# Preface

This section discusses differential equation used to model pendulum vibrations.

# Pendulum

There are many examples in real life when an object rotates around a particular center. Everyone knows that the planets orbit the Sun in a circular orbit, right? Well ... not exactly. A 17th century mathematician by the name of Johannes Kepler was able to show that the orbits of planets about the sun are elliptical in shape.

For a circular motion, it is convenient to use polar coordinates (r,θ), where r is the distance from the center of rotation and θ is the angle from the reference line, which is usually identified with a positive semi-axis of ordinate in rectangular coordinates. For motion in a circle of radius r, the circumference of the circle is C = 2π r. If the period for one rotation is T, the angular rate of rotation, also known as angular velocity, ω is:

$\omega = \frac{2\pi}{T} = 2\pi \nu = \frac{{\text d}\theta}{{\text d}t} \qquad \mbox{with units radians/second or simply 1/second}.$
The speed of the object traveling the circle is:
$v = \frac{2\pi r}{T} = \omega r .$
The angle θ swept out in a time t is:
$\theta = 2\pi \,\frac{t}{T} = \omega t .$
The angular acceleration, α, of the particle is:
$\alpha = \frac{{\text d}\omega}{{\text d}t} = \frac{{\text d}^2 \theta}{{\text d}t^2} .$
In the case of uniform circular motion, α will be zero. The angular acceleration of a point particle α can be connected to the applied torque τ by the following equation:
$I \alpha = {\bf \tau} - 2mr\,\frac{{\text d}r}{{\text d}t} \,\omega ,$
where m is the mass of the particle and I is its moment of inertia.

The SI unit for torque is N⋅m. The symbol for torque is typically τ, the lowercase Greek letter τ. In mechanical engineering, it is called moment of force, and is commonly denoted by M. The term torque was introduced into English scientific literature by James Thomson, the brother of Lord Kelvin, in 1884. When force F is applied to a circular rotated object, τ = r × F (with × denoting the cross product). Alternatively,

$\tau = \| {\bf r} \| \cdot \| {\bf F} \| \,\sin \theta = r\,F\,\sin \theta = r\,F_{\perp} ,$
where F is the amount of force directed perpendicularly to the position of the particle. The unbalanced torque on a body along axis of rotation determines the rate of change of the body's angular momentum,
${\bf \tau} = \frac{{\text d}{\bf L}}{{\text d}t} ,$
where L is the angular momentum vector and t is time. The definition of angular momentum for a single particle is: L = r × p, where "×" indicates the vector cross product, p is the particle's linear momentum, and r is the displacement vector from the origin (the origin is assumed to be a fixed location anywhere in space).

*INSTRUCTION 1*: According to the pendulum text, who introduced the term torque into English scientific literature, and in what year?
*INSTRUCTION 2*: Name every person mentioned in the pendulum text.
The records that come next are separate material, unrelated to the pendulum text.

*MATERIAL SHOWN*:
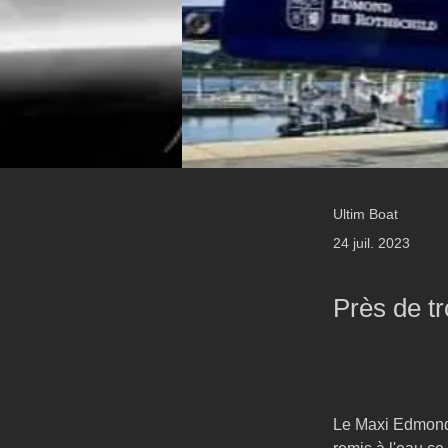
Ultim Boat
24 juil. 2023
Près de tr
Le Maxi Edmond 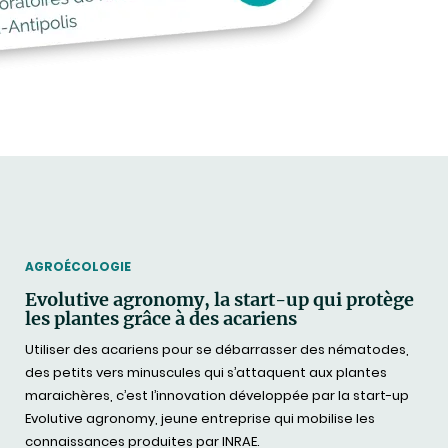
THEMATIC
AGROÉCOLOGIE
Evolutive agronomy, la start-up qui protège
les plantes grâce à des acariens
Utiliser des acariens pour se débarrasser des nématodes,
des petits vers minuscules qui s’attaquent aux plantes
maraichères, c’est l’innovation développée par la start-up
Evolutive agronomy, jeune entreprise qui mobilise les
connaissances produites par INRAE.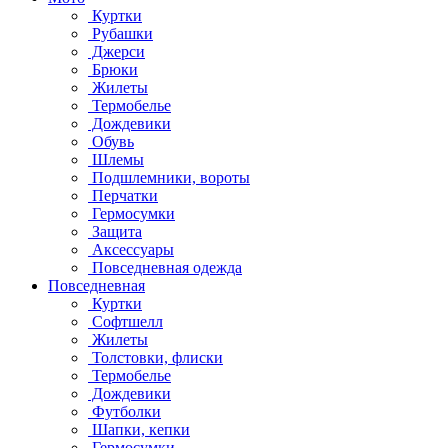
Куртки
Рубашки
Джерси
Брюки
Жилеты
Термобелье
Дождевики
Обувь
Шлемы
Подшлемники, вороты
Перчатки
Гермосумки
Защита
Аксессуары
Повседневная одежда
Повседневная
Куртки
Софтшелл
Жилеты
Толстовки, флиски
Термобелье
Дождевики
Футболки
Шапки, кепки
Гермосумки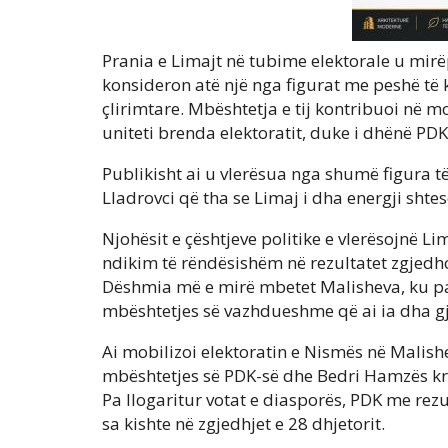
Prania e Limajt në tubime elektorale u mirëpri
konsideron atë një nga figurat me peshë të k
çlirimtare. Mbështetja e tij kontribuoi në m
uniteti brenda elektoratit, duke i dhënë PDK
Publikisht ai u vlerësua nga shumë figura të 
Lladrovci që tha se Limaj i dha energji shtes
Njohësit e çështjeve politike e vlerësojnë Li
ndikim të rëndësishëm në rezultatet zgjedh
Dëshmia më e mirë mbetet Malisheva, ku pas
mbështetjes së vazhdueshme që ai ia dha gj
Ai mobilizoi elektoratin e Nismës në Malishe
mbështetjes së PDK-së dhe Bedri Hamzës kr
Pa llogaritur votat e diasporës, PDK me rez
sa kishte në zgjedhjet e 28 dhjetorit.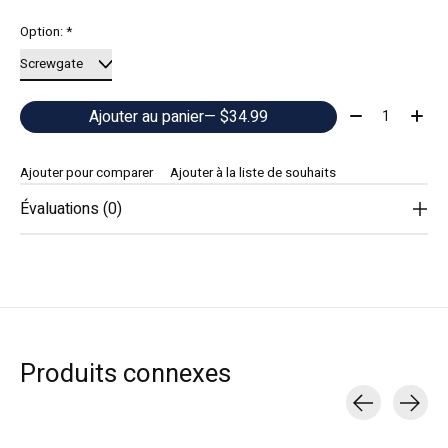
Option:
*
Quantité:
Ajouter au panier
— $34.99
Ajouter pour comparer
Ajouter à la liste de souhaits
Évaluations (0)
Produits connexes
Carousel items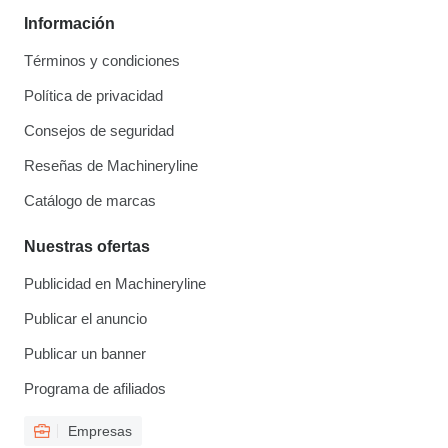
Información
Términos y condiciones
Política de privacidad
Consejos de seguridad
Reseñas de Machineryline
Catálogo de marcas
Nuestras ofertas
Publicidad en Machineryline
Publicar el anuncio
Publicar un banner
Programa de afiliados
Empresas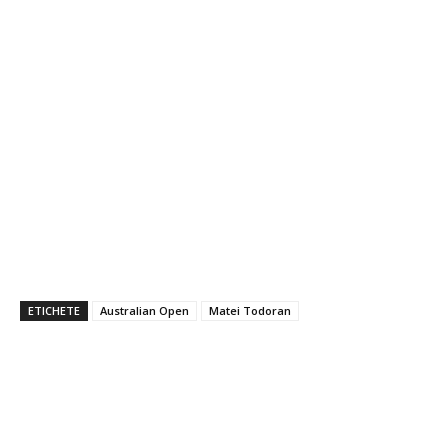
ETICHETE
Australian Open
Matei Todoran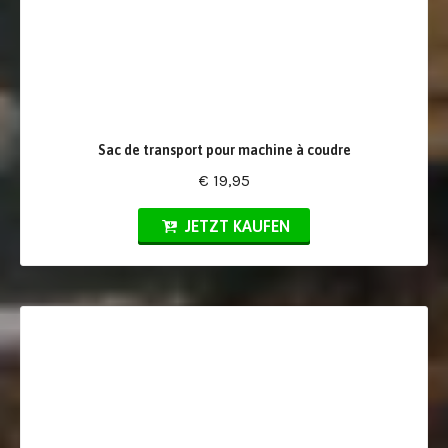
Sac de transport pour machine à coudre
€ 19,95
JETZT KAUFEN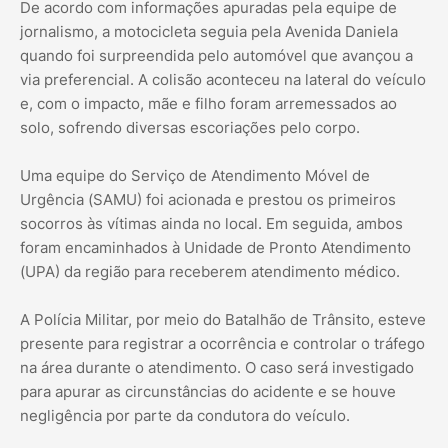
De acordo com informações apuradas pela equipe de
jornalismo, a motocicleta seguia pela Avenida Daniela
quando foi surpreendida pelo automóvel que avançou a
via preferencial. A colisão aconteceu na lateral do veículo
e, com o impacto, mãe e filho foram arremessados ao
solo, sofrendo diversas escoriações pelo corpo.
Uma equipe do Serviço de Atendimento Móvel de
Urgência (SAMU) foi acionada e prestou os primeiros
socorros às vítimas ainda no local. Em seguida, ambos
foram encaminhados à Unidade de Pronto Atendimento
(UPA) da região para receberem atendimento médico.
A Polícia Militar, por meio do Batalhão de Trânsito, esteve
presente para registrar a ocorrência e controlar o tráfego
na área durante o atendimento. O caso será investigado
para apurar as circunstâncias do acidente e se houve
negligência por parte da condutora do veículo.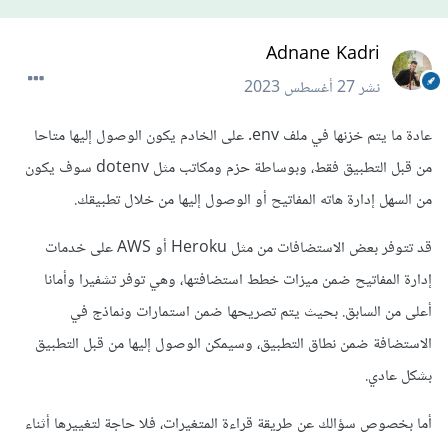
Adnane Kadri
نشر
27 أغسطس 2023
عادة ما يتم خزنها في ملف env. على الخادم يكون الوصول إليها متاحا
من قبل التطبيق فقط، وبوساطة حزم ومكاتب مثل dotenv سوف يكون
من السهل إدارة هاته المفاتيح أو الوصول إليها من خلال تطبيقك.
قد تتوفر بعض الاستضافات من مثل Heroku أو AWS على خدمات
إدارة المفاتيح ضمن ميزات خطط استضافتها، وهي توفر تشفيرا وأمانا
أعلى من السابق. بحيث يتم تصريحها ضمن استمارات ونماذج في
الاستضافة ضمن نطاق التطبيق، وسيمكن الوصول إليها من قبل التطبيق
بشكل عادي.
أما بخصوص سؤالك عن طريقة قراءة المتغيرات، فلا حاجة لتغييرها أثناء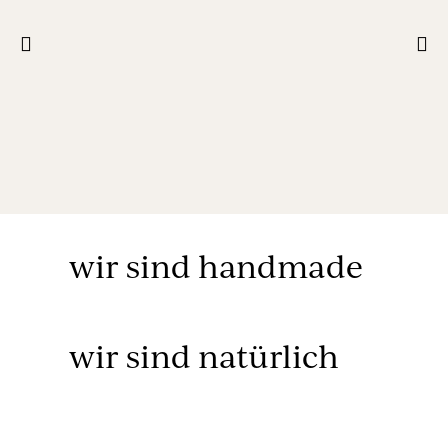
Spa-feeling für
dein Zuhause.
wir sind handmade
wir sind natürlich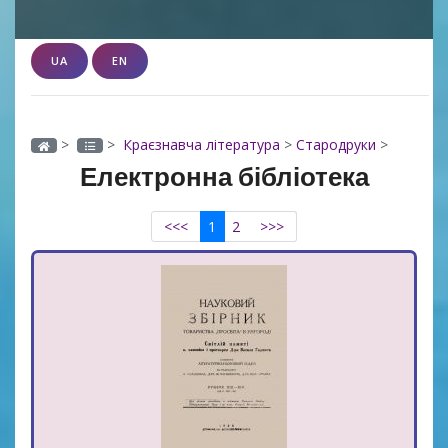
UA
EN
>
>
Краєзнавча література
>
Стародруки
>
Електронна бібліотека
<<<
1
2
>>>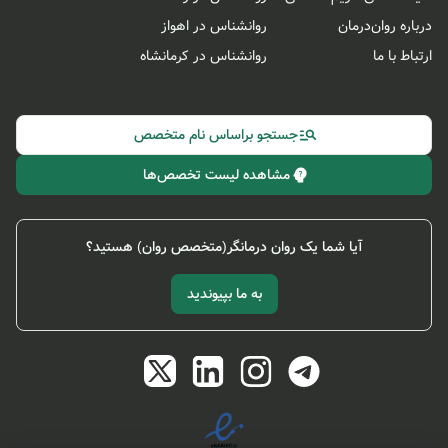
درباره روان‌درمان
روانشناس در اهواز
ارتباط با ما
روانشناس در کرمانشاه
جستجو براساس نام متخصص
مشاهده لیست تخصص‌ها
آیا شما یک روان درمانگر(متخصص روان) هستید؟
به ما بپیوندید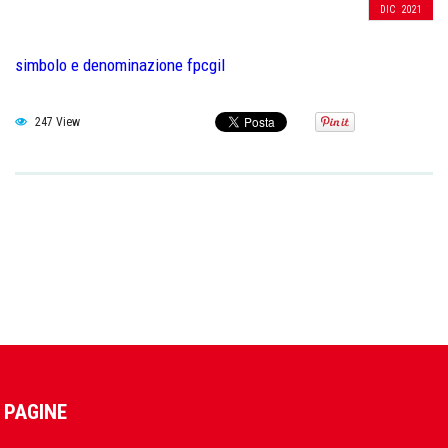
DIC
2021
simbolo e denominazione fpcgil
247 View
PAGINE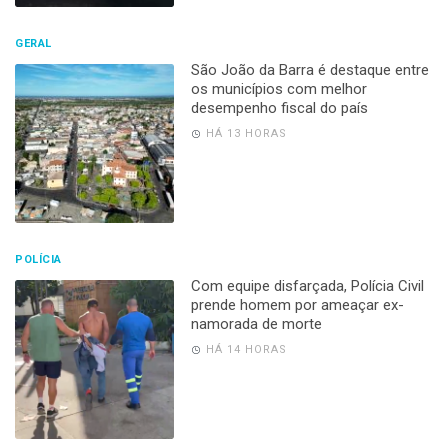
GERAL
São João da Barra é destaque entre
os municípios com melhor
desempenho fiscal do país
HÁ 13 HORAS
POLÍCIA
Com equipe disfarçada, Polícia Civil
prende homem por ameaçar ex-
namorada de morte
HÁ 14 HORAS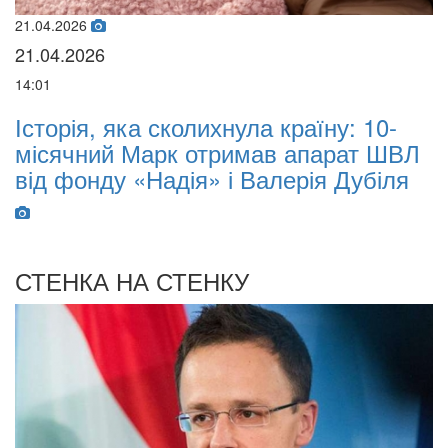
02.02.2026
02.02.2026
07:00
країну: 10-
Oleksii Abasov: How Ukrain
в апарат ШВЛ
Businesses Can Attract Inte
лерія Дубіля
Investments and Hedge Ris
War
СТЕНКА НА СТЕНКУ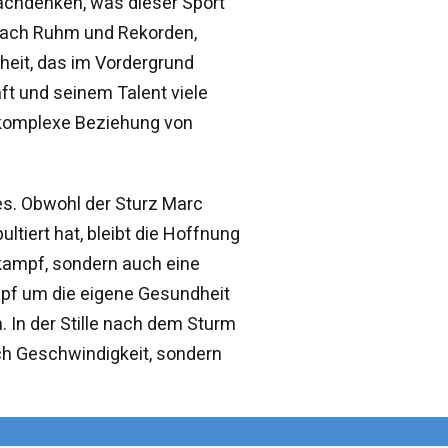
nachdenken, was dieser Sport
n nach Ruhm und Rekorden,
eit, das im Vordergrund
ft und seinem Talent viele
e komplexe Beziehung von
es. Obwohl der Sturz Marc
tiert hat, bleibt die Hoffnung
tkampf, sondern auch eine
mpf um die eigene Gesundheit
. In der Stille nach dem Sturm
rch Geschwindigkeit, sondern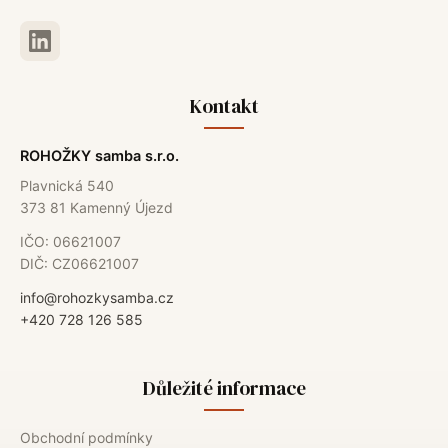
Kontakt
ROHOŽKY samba s.r.o.
Plavnická 540
373 81 Kamenný Újezd
IČO: 06621007
DIČ: CZ06621007
info@rohozkysamba.cz
+420 728 126 585
Důležité informace
Obchodní podmínky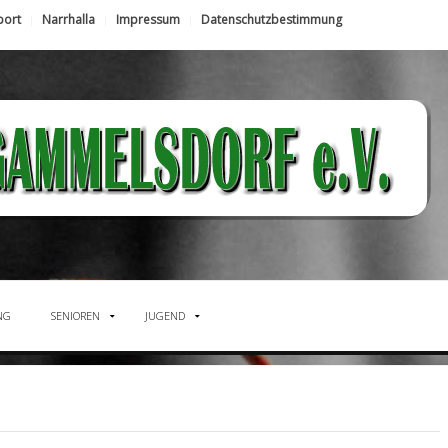
port
Narrhalla
Impressum
Datenschutzbestimmung
NG
SENIOREN
JUGEND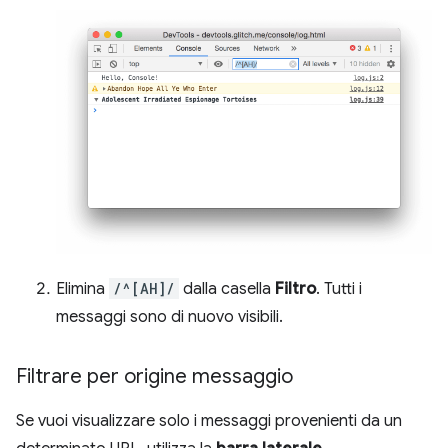
Elimina
/^[AH]/
dalla casella
Filtro
. Tutti i
messaggi sono di nuovo visibili.
Filtrare per origine messaggio
Se vuoi visualizzare solo i messaggi provenienti da un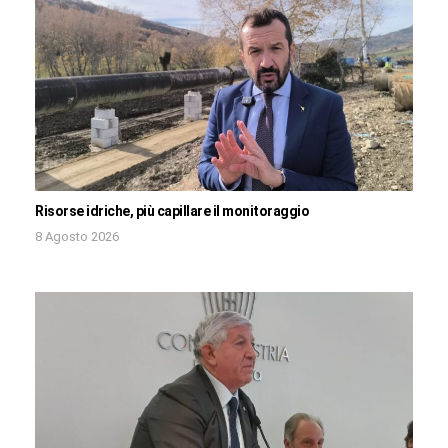
Risorse idriche, più capillare il monitoraggio
8 Agosto 2026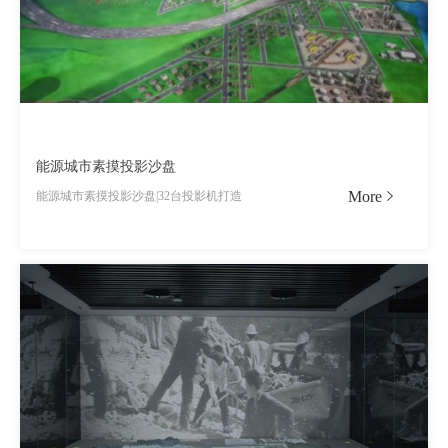
能源城市素摸投影沙盘
More
能源城市素摸投影沙盘|32台投影机打造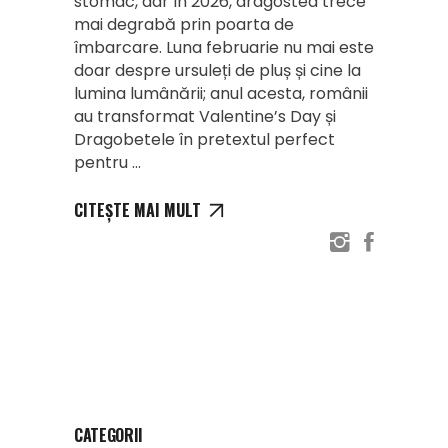
stomac, dar în 2026, dragostea trece
mai degrabă prin poarta de
îmbarcare. Luna februarie nu mai este
doar despre ursuleți de pluș și cine la
lumina lumânării; anul acesta, românii
au transformat Valentine’s Day și
Dragobetele în pretextul perfect
pentru
CITEȘTE MAI MULT
CATEGORII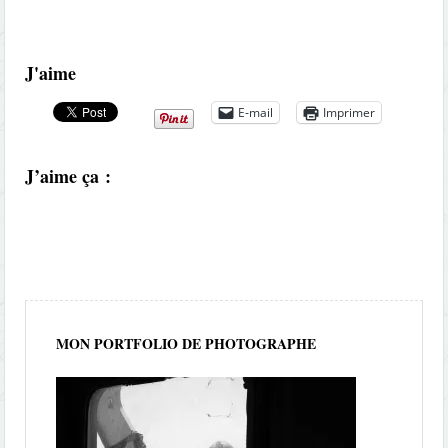
J'aime
E-mail
Imprimer
J’aime ça :
MON PORTFOLIO DE PHOTOGRAPHE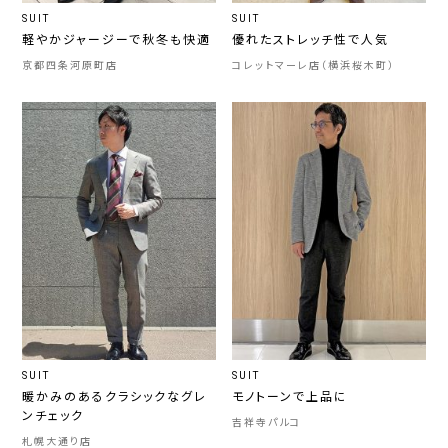
SUIT
SUIT
軽やかジャージーで秋冬も快適
優れたストレッチ性で人気
京都四条河原町店
コレットマーレ店（横浜桜木町）
SUIT
SUIT
暖かみのあるクラシックなグレ
モノトーンで上品に
ンチェック
吉祥寺パルコ
札幌大通り店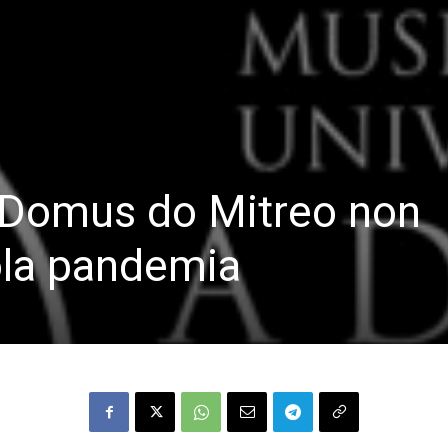
a Domus do Mitreo non
la pandemia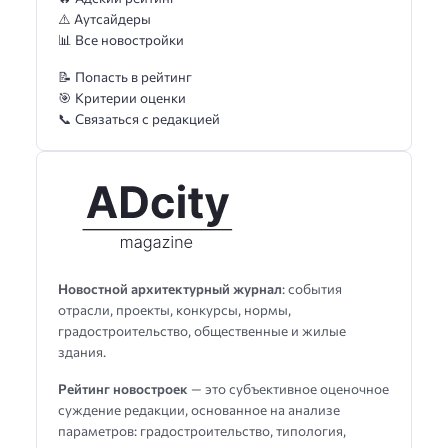
⚠️ Аутсайдеры
📊 Все новостройки
📝 Попасть в рейтинг
🎯 Критерии оценки
📞 Связаться с редакцией
Новостной архитектурный журнал
: события
отрасли, проекты, конкурсы, нормы,
градостроительство, общественные и жилые
здания.
Рейтинг новостроек
— это субъективное оценочное
суждение редакции, основанное на анализе
параметров: градостроительство, типология,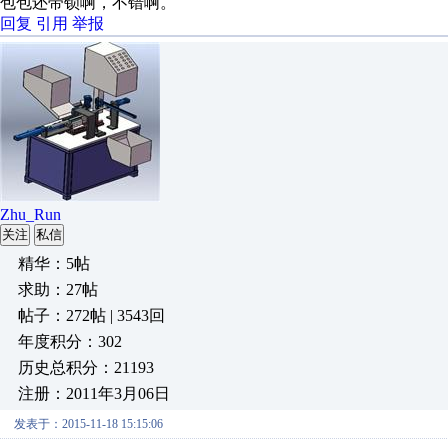
包包还带锁啊，不错啊。
回复
引用
举报
Zhu_Run
关注
私信
精华：5帖
求助：27帖
帖子：272帖 | 3543回
年度积分：302
历史总积分：21193
注册：2011年3月06日
发表于：2015-11-18 15:15:06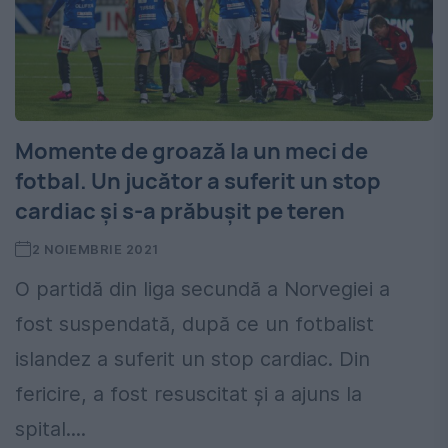
Momente de groază la un meci de
fotbal. Un jucător a suferit un stop
cardiac și s-a prăbușit pe teren
2 NOIEMBRIE 2021
O partidă din liga secundă a Norvegiei a
fost suspendată, după ce un fotbalist
islandez a suferit un stop cardiac. Din
fericire, a fost resuscitat și a ajuns la
spital....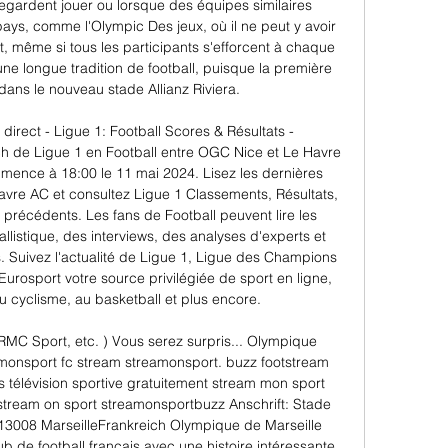
 regardent jouer ou lorsque des équipes similaires 
pays, comme l'Olympic Des jeux, où il ne peut y avoir 
 même si tous les participants s'efforcent à chaque 
 une longue tradition de football, puisque la première 
ans le nouveau stade Allianz Riviera. 

rect - Ligue 1: Football Scores & Résultats - 
h de Ligue 1 en Football entre OGC Nice et Le Havre 
ence à 18:00 le 11 mai 2024. Lisez les dernières 
vre AC et consultez Ligue 1 Classements, Résultats, 
 précédents. Les fans de Football peuvent lire les 
ballistique, des interviews, des analyses d'experts et 
s. Suivez l'actualité de Ligue 1, Ligue des Champions 
Eurosport votre source privilégiée de sport en ligne, 
au cyclisme, au basketball et plus encore. 

 RMC Sport, etc. ) Vous serez surpris... Olympique 
amonsport fc stream streamonsport. buzz footstream 
télévision sportive gratuitement stream mon sport 
ream on sport streamonsportbuzz Anschrift: Stade 
3008 MarseilleFrankreich Olympique de Marseille 
b de football français avec une histoire intéressante. 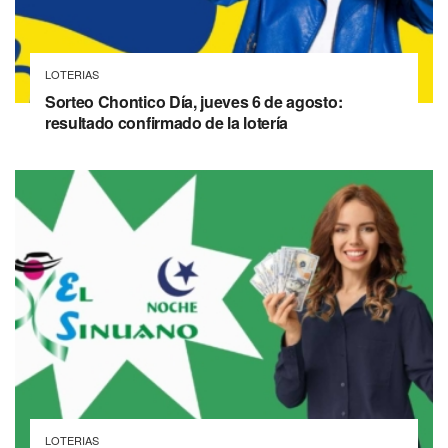
LOTERIAS
Sorteo Chontico Día, jueves 6 de agosto:
resultado confirmado de la lotería
LOTERIAS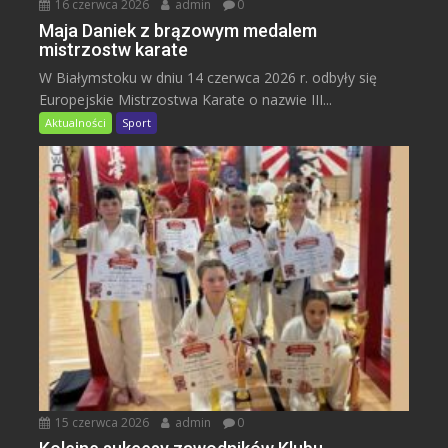
16 czerwca 2026
admin
0
Maja Daniek z brązowym medalem
mistrzostw karate
W Białymstoku w dniu 14 czerwca 2026 r. odbyły się
Europejskie Mistrzostwa Karate o nazwie III...
Aktualności
Sport
15 czerwca 2026
admin
0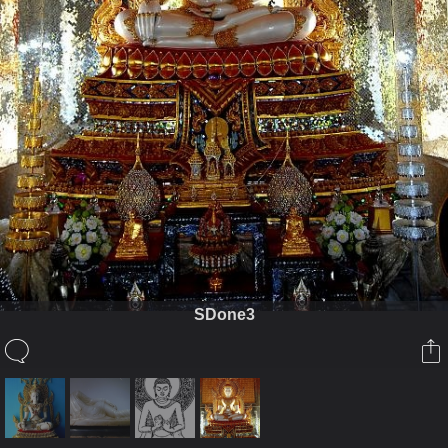
SDone3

*WRITTEN ANSWER 1*: James Thomson, the brother of Lord Kelvin, introduced it in 1884.

*WRITTEN ANSWER 2*: Johannes Kepler, James Thomson, Lord Kelvin